I press X and toss a trap into the center of the room. It automatically opens up, a beam of lighting shooting directly up at the ceiling. Ray and I work tirelessly to capture the bastard in our beams, working together to weaken it and hold it in place. When held steady, I’m able to slam it into the walls and floor, further weakening the creature. After much struggling (and destroying most of the room in the process), we pull it over the trap, and a yellow, tornado-like vacuum pulls it down and in. A job well done.

Here the preview ends — the demo fades to black and then returns to the title screen — and I’m a bit disappointed that my ghost busting adventures are coming to a close so soon.

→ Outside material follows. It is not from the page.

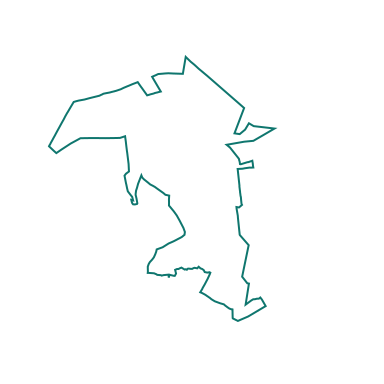 outline of San Andrés Duraznal, Chiapas, Mexico, rotated 151°
{"feature_id": "50627088B44734677505750", "entity_name": "San Andrés Duraznal", "entity_type": "district", "adm_level": 2, "iso_a3": "MEX", "parent_name": "Mexico", "parent_adm1": "Chiapas", "projection": "equal_earth", "projection_center": [-92.796, 17.162], "detail": "fine", "context": "isolated", "style": "outline", "palette": "teal", "viewbox_px": 384, "rotation_deg": 151, "n_neighbors": 0, "source": "geoboundaries", "source_scale": "gbopen_adm2", "svg_char_len": 4268}
<svg xmlns="http://www.w3.org/2000/svg" viewBox="0 0 384 384"><g transform="rotate(151 192 192)"><path d="M241.2,131.2L239.8,131.2L237.9,131.0L236.0,127.7L235.0,127.5L234.2,126.5L233.1,127.0L232.0,126.6L230.5,125.5L229.2,124.7L227.7,124.7L226.6,124.5L225.7,123.8L224.4,122.7L222.4,123.4L221.6,121.1L220.4,119.7L219.6,117.9L219.7,115.8L217.7,114.1L215.5,113.3L215.1,112.5L216.0,111.9L216.0,111.7L216.8,111.1L220.5,108.4L225.7,105.0L228.2,103.5L229.2,102.9L230.1,102.2L233.4,100.3L232.5,99.2L232.0,98.5L230.6,96.3L230.0,95.3L229.4,94.0L228.8,92.9L228.4,92.0L227.8,90.9L227.0,88.8L225.7,86.5L225.0,85.3L221.3,81.0L218.6,78.3L218.1,76.8L216.8,73.9L215.8,71.9L214.3,70.2L213.7,69.9L213.5,69.7L217.3,62.5L217.6,61.7L214.4,57.0L203.3,55.9L182.9,56.5L183.0,63.9L183.4,66.6L185.1,66.3L185.9,66.6L186.9,67.2L188.9,67.7L190.5,68.5L192.8,68.4L199.7,67.5L186.6,84.3L187.9,85.4L189.2,93.6L169.7,116.3L168.2,118.0L168.9,121.2L171.0,131.0L171.0,131.5L165.3,144.9L164.4,147.0L164.0,147.9L163.5,148.9L161.4,154.9L160.9,156.2L160.4,157.3L158.4,155.7L156.8,156.0L154.5,156.5L154.5,157.3L154.2,158.2L152.7,161.7L152.0,163.2L151.6,164.2L151.6,164.4L151.4,165.1L150.6,167.1L150.0,168.7L149.6,169.4L149.3,170.3L148.8,171.5L148.6,172.0L148.0,173.5L147.8,173.9L147.7,174.1L147.4,174.6L140.9,190.0L138.2,188.7L137.0,188.1L136.0,187.7L134.4,187.2L130.0,185.5L129.1,185.0L128.6,184.7L126.5,183.7L126.1,184.9L125.6,186.2L125.2,187.0L124.1,190.1L128.2,190.8L129.1,191.2L135.8,192.6L136.3,192.9L136.5,193.1L136.1,194.2L135.7,195.2L135.6,195.5L135.4,196.6L135.1,197.5L134.9,198.2L134.9,198.5L137.2,212.4L138.8,216.5L122.0,210.7L113.5,207.0L102.5,207.2L89.1,207.5L93.1,210.4L106.1,219.7L108.9,224.5L115.3,220.8L122.2,219.5L126.4,222.7L105.7,240.2L108.0,246.6L122.4,286.3L126.4,296.6L127.7,300.6L128.4,302.6L130.0,306.6L130.7,308.9L132.0,313.2L142.7,299.8L150.9,304.7L155.1,307.3L157.8,308.6L162.5,310.7L164.2,311.5L164.8,311.6L166.8,311.7L169.8,312.0L171.0,312.1L171.0,310.3L170.6,295.0L173.2,295.7L173.9,295.8L174.4,296.0L175.5,296.3L176.6,296.6L177.7,296.7L178.9,297.0L181.1,297.6L182.3,297.8L184.4,298.3L184.7,301.0L185.0,303.6L185.4,307.1L185.6,308.5L185.9,311.3L186.2,314.4L187.0,314.5L188.5,314.7L191.9,315.2L193.9,315.4L195.7,315.6L195.9,315.6L197.2,315.8L197.5,315.8L198.0,315.9L198.3,315.9L200.9,316.2L202.5,316.3L204.5,316.4L209.9,317.4L210.1,317.5L210.4,317.6L211.1,317.7L212.0,318.0L212.6,318.1L213.2,318.3L213.9,318.5L214.9,318.7L216.0,319.0L219.6,320.2L221.5,320.8L221.9,320.9L223.4,320.9L224.1,321.0L226.3,321.1L232.6,322.8L236.3,323.8L241.2,325.0L246.8,326.9L249.5,327.6L251.8,328.1L256.1,325.6L261.0,322.7L262.0,322.1L262.8,321.7L266.2,319.6L267.1,319.0L268.7,317.9L272.1,315.8L274.0,314.6L276.2,313.2L280.5,310.5L281.9,309.6L283.0,308.9L284.2,308.1L285.3,307.4L286.3,306.8L287.4,306.1L288.8,305.2L289.9,304.5L290.9,303.9L292.0,303.2L293.1,302.4L294.1,301.9L294.9,301.3L292.9,295.0L291.8,291.8L285.6,292.4L274.6,293.2L263.5,293.1L259.5,291.0L251.9,286.9L241.7,281.1L231.8,275.8L228.7,274.2L223.5,273.2L225.4,268.3L227.1,264.2L229.0,259.5L229.7,257.6L233.9,247.2L237.2,240.5L240.9,240.0L243.1,239.0L245.6,231.3L245.7,230.8L246.6,227.9L246.9,227.0L247.8,223.7L247.2,219.6L246.7,216.7L247.6,213.2L248.9,214.5L249.5,212.4L249.7,211.0L249.5,209.8L248.0,208.8L245.9,208.2L245.3,208.6L243.7,213.2L243.4,214.3L242.9,216.0L242.9,216.3L242.7,216.8L242.1,217.8L241.3,218.9L240.8,219.6L240.1,220.5L239.4,221.1L238.0,222.4L235.2,225.3L228.2,231.1L228.5,228.7L228.0,226.9L228.0,226.6L227.9,226.4L225.8,221.3L224.9,218.9L224.1,217.7L223.4,216.7L222.0,214.4L221.0,212.2L217.5,204.9L216.6,202.4L216.2,202.1L213.7,199.9L215.8,196.6L216.9,194.5L218.0,192.5L218.7,191.3L218.1,188.2L217.9,187.1L217.3,183.9L216.7,178.8L216.7,175.7L216.7,173.0L216.7,172.6L216.8,169.5L216.9,165.8L216.9,164.9L217.5,161.1L217.6,160.5L219.3,158.2L222.7,157.6L224.2,157.6L227.5,157.7L228.6,157.7L231.8,157.8L233.2,157.9L237.4,158.3L244.5,157.9L250.7,158.9L252.3,157.1L254.4,155.3L257.1,153.3L259.6,152.2L262.9,151.1L264.9,149.9L266.9,148.1L267.9,146.2L269.1,143.9L269.9,142.7L269.5,142.5L264.6,139.3L263.1,137.4L262.6,136.4L259.5,134.3L259.1,133.6L257.2,133.1L252.6,131.1L253.8,128.4L251.8,130.5L248.3,127.3L247.7,127.0L245.5,128.4L244.5,132.1L242.4,131.9L241.2,131.2Z" fill="none" stroke="#0f766e" stroke-width="2"/></g></svg>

It’s such a tease, only offering a taste of what the final game will have to offer. Poking around the in-game pause menus, I can see that there’s so much equipment I haven’t had a chance to use, and everything seems to be upgradable (presumably using the money we made during our bust … maybe I shouldn’t have destroyed that table). Along with the demo I was also sent sheets detailing some of the game’s equipment, including some things that weren’t included in the demo — something called a “Slime Blower, Mark II” and a “Meson Collider,” for instance.

There’s much we’ve yet to see from Ghostbusters: The Video Game, but it looks like Terminal Reality are on the right track. From the little I played, there’s definitely a good sense that the spirit of the films is being capture, including little details and references to the fiction that should please those hardcore Ghostbuster fans that are still making replica proton packs in their basement.

But for gamers and casual fans of the films, there’s plenty of action, and a lot to look forward to whenever Ghostbusters: The Video Game actually makes its way to store shelves. Unfortunately, we can’t confirm it that’ll be this year or next, but one thing’s for sure: the game exists, is very playable, and busting will — as it usually does — make you feel good.